The Arjuna Award winning goalkeeper was later cleared of the allegations…
India’s star goalkeeper, popularly known as ‘Spiderman’, Subrata Paul recently hit the headlines after his urine samples tested positive at the sidelines of the Indian national football team training camp being held in Mumbai.
“I am shocked, I have never cheated with football and trust me I never will,” Paul said instantly after he was informed about the samples being found to contain terbutaline.
The question then arises what happens next? Is this the end of the road for any athlete? The answer is definitely NO. Immediately after the first tests are done, the player has the right to understand the entire process and appeal for a review.
Explaining the complex process, noted sports lawyer Aneesh Dayal, who led the process for Paul’s appeal commented, “The process of sample testing has many layers and steps involved. It starts with collection of the samples (In competition or out competition), to preservation of the samples, to testing in a NADA authorized lab and ends in test results being handed out to NADA,”
“There are many a times chances of contamination and dilution if the test samples are not stored properly or there is a huge gap between the time of collection of the sample to the arrival at the testing lab,” elaborated Dayal while speaking at the first ever Sports Law and Policy Symposium in Bangalore
For every athlete to appeal for a review, it is important to understand the source of the intake. In most cases, athletes are given a one-time exception if the intake of that substance happens through a genuine source.

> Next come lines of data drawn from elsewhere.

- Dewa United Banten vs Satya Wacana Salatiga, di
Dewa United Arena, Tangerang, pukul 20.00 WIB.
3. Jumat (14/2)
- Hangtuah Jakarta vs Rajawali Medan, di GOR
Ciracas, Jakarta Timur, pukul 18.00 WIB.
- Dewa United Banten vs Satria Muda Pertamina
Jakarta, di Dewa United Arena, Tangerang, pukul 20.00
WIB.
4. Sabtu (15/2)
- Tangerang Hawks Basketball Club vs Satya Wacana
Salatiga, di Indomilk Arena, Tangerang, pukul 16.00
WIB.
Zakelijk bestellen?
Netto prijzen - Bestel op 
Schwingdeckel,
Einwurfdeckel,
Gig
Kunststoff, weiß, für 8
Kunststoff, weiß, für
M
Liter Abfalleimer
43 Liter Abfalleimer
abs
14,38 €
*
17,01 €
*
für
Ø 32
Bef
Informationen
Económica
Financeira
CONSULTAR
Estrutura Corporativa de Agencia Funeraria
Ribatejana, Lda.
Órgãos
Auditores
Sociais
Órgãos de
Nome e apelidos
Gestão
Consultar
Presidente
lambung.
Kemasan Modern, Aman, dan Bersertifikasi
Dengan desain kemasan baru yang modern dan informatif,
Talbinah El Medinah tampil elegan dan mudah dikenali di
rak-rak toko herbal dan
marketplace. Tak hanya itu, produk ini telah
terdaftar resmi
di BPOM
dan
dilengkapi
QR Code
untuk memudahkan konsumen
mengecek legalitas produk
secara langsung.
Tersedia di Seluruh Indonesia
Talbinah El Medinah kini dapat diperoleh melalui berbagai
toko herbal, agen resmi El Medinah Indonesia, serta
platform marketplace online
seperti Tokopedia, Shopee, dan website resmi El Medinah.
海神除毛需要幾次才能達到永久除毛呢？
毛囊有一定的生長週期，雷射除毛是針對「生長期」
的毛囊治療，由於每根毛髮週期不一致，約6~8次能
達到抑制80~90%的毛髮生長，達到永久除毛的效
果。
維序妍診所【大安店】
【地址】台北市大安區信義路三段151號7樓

The shot-stopper was unknowingly administered the substance through a cough syrup
In Paul’s case, it was the AIFF’s team doctor who had not only prescribed but also handed him the cough syrup which led to the intake of a banned substance. Sreejith Kamal, Indian national team’s medical officer, was relieved of his duties immediately after he admitted the same in writing to the Disciplinary Committee of NADA.
“As the governing body of Indian Football, the AIFF is committed to strictly adhering to all the relevant anti-doping guidelines and has a zero-tolerance policy towards any violation in this regard,” read a statement from the AIFF announcing the decision to terminate the contract of the doctor who failed to take due care while prescribing a medicine to a national level footballer.
Though Paul’s battle met with a positive resolution there are numerous athletes who sometimes struggle to deal with this kind of scenarios. Commenting on the complexity of doping regulations Dayal said, “The doping regulations are very technical and complex in nature and it is written in fine print English. It sometimes becomes difficult to understand the regulations as most of the athletes come from marginalized backgrounds and may not have a working knowledge of English.”
“I and my team help out athletes in their appeal on a Pro Bono basis. I also urge my fellow community of lawyers to open their doors and to help out deserving athletes by working on their case on a Pro Bono basis,” urged Dayal while speaking to a room full of sports legal practitioners and specialists in Bangalore.
It was also concluded during the symposium that NADA should take active steps to further educate athletes about the best practices to avoid such situations. The role of the Federation taking in proactive steps and helping out their own athletes with legal and institutional support during these testing times was also discussed.